(FRAGMENTO DADO)
——————
Las reglas y regulaciones
determinan en qué tipo de economía y sociedad viven las personas. Dichas reglas
y regulaciones afectan el poder de negociación relativo, con importantes
implicaciones para la desigualdad, que es un problema creciente en todo el
mundo. La pregunta es si debemos permitir que las corporaciones ricas usen
disposiciones ocultas en los llamados acuerdos de comercio para dictar cómo
vamos a vivir en el siglo XXI.
Joseph Stiglitz / Projecto Syndicate
Estados Unidos y el mundo
están imbuidos en un gran debate sobre los nuevos acuerdos comerciales. Tales
pactos solían ser llamados “acuerdos de libre comercio”; en los hechos, eran
acuerdos comerciales gestionados, es decir, estaban adaptados a la
medida de los intereses corporativos, que en su gran mayoría se encontraban
localizados en EE.UU. y la Unión Europea. Hoy en día, con mayor frecuencia,
tales tratos se denominan como “asociaciones”; por ejemplo, el Acuerdo de Asociación Transpacífico (TPP). Sin
embargo, dichos acuerdos no son asociaciones entre iguales: EE.UU. es quien, de
manera patente, dicta los términos. Afortunadamente, los “socios” de Estados
Unidos están cada vez más obstinados.
No es difícil ver por
qué. Estos acuerdos van mucho más allá del comercio, ya que también rigen sobre
la inversión y la propiedad intelectual, imponiendo cambios fundamentales a los
marcos legales, judiciales y regulatorios de los países, sin que se
reciban aportes o se asuman responsabilidades a través de las
instituciones democráticas.
——————
(DATOS ALMACENADOS)
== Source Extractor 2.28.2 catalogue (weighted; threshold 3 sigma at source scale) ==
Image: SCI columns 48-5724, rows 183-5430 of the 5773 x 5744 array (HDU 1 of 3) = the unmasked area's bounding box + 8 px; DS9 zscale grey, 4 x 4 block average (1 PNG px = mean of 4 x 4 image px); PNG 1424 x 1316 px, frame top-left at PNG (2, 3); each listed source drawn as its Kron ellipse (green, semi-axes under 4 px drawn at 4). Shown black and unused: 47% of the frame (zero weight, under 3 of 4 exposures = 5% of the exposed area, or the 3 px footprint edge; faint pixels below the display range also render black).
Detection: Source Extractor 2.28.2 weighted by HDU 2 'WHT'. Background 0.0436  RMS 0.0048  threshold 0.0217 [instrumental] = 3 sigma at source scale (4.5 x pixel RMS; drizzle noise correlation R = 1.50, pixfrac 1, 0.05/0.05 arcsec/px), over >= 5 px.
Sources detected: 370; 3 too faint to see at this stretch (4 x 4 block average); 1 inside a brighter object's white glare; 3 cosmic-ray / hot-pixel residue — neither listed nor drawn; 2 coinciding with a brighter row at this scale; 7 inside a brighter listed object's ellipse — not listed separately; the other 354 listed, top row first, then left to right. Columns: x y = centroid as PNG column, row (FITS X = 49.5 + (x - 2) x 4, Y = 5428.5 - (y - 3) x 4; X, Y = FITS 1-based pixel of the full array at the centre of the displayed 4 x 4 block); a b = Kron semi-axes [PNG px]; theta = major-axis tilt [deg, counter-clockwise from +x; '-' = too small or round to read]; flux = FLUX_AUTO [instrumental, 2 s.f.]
——————
(CONSIGNAS)
a) Repite tal cual, en el fragmento sobre los acuerdos comerciales, todo lo que va desde "Las reglas y" hasta "el siglo XXI.".
b) Indica si cada afirmación concuerda con el fragmento sobre los acuerdos comerciales, respondiendo sí o no y citando literalmente las palabras que lo deciden: (i) los pactos llamados "acuerdos de libre comercio" eran en realidad acuerdos comerciales gestionados; (ii) las llamadas "asociaciones" se dan entre iguales; (iii) estos acuerdos se limitan al comercio.

(SOLUCIONES)
a)
Las reglas y regulaciones
determinan en qué tipo de economía y sociedad viven las personas. Dichas reglas
y regulaciones afectan el poder de negociación relativo, con importantes
implicaciones para la desigualdad, que es un problema creciente en todo el
mundo. La pregunta es si debemos permitir que las corporaciones ricas usen
disposiciones ocultas en los llamados acuerdos de comercio para dictar cómo
vamos a vivir en el siglo XXI.

b)
(i) Sí: "en los hechos, eran acuerdos comerciales gestionados".
(ii) No: "dichos acuerdos no son asociaciones entre iguales".
(iii) No: "Estos acuerdos van mucho más allá del comercio".